SET OF TASKS:
a. In the R34 fuse box diagram thread, where did the original poster intend the printed image to be taped?
b. Continue the R34 fuse box diagram thread from its last post onward.

# R34 GT-R Interior Fuse Box Diagram Sticker in English



## 1990BNR32 (May 22, 2003)

I have not seen one of these floating around the internet. Just a text list of what each fuse is row by row. So I created this image to be printed, cut out and taped inside the interior fuse box cover panel.

Can anyone please tell me about any mistakes that I need to correct please?


----------



## bashman40 (Feb 16, 2007)

great stuff mate im not to sure about any mistakes but if i see any il put up a post


----------



## 1990BNR32 (May 22, 2003)

if another BNR34 owner could snap a pic of their fully function fuse panel and post it, that would be very helpful


----------



## 1990BNR32 (May 22, 2003)

buehller?


----------



## gtrfan34 (Jun 4, 2008)

here you go.










you might want to put the fuse numbers, to xref with the circuit diagrams.

DATA EXTRACTS:
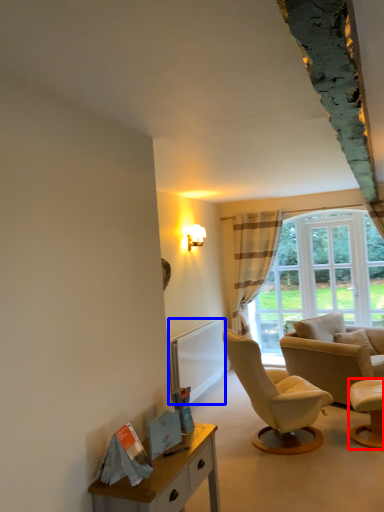
Question: Which of the following is the farthest to the observer, chair (highlighted by a red box) or radiator (highlighted by a blue box)?

Choices:
 (A) chair
 (B) radiator

Answer: (B)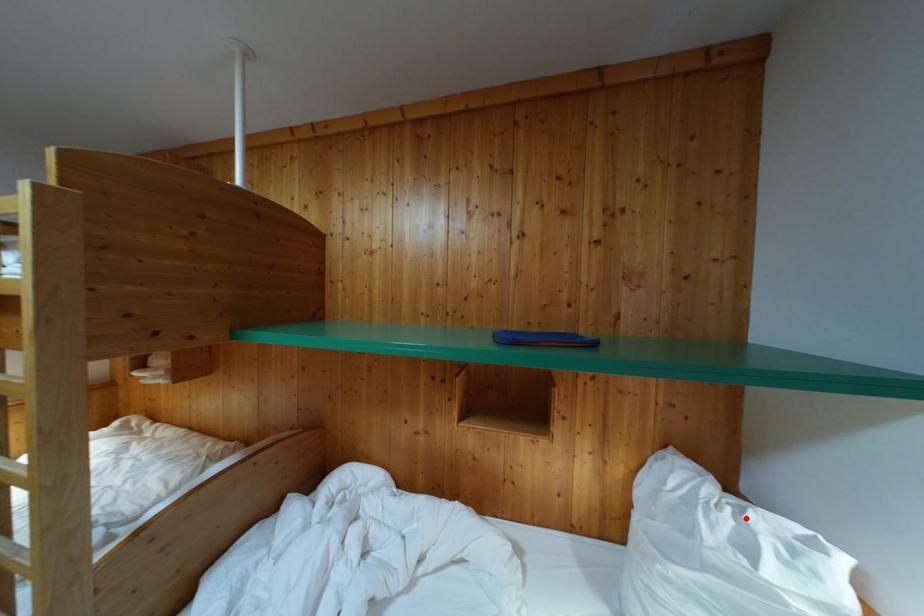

ANSWERS:
a. Inside the interior fuse box cover panel.

b.
Fuel pump is fuse 1 top right in my pic, then moves from right to left in my pic in groups of 5, down until you reach #30.

The ultimate guide would have this, an engine bay fuse box pic and diagram, with numbers matching
the manual including the "slow blo" fuses and the relays, and the line of fuses in the trunk, ending with
more slo-blos.


----------



## cristidotro (Sep 9, 2008)

I found this diagram sold on ebay

http://img237.imageshack.us/img237/6900/r34fusebox1.jpg

If you buy it you can stick it over the japanese one, or you can write it your own and print it.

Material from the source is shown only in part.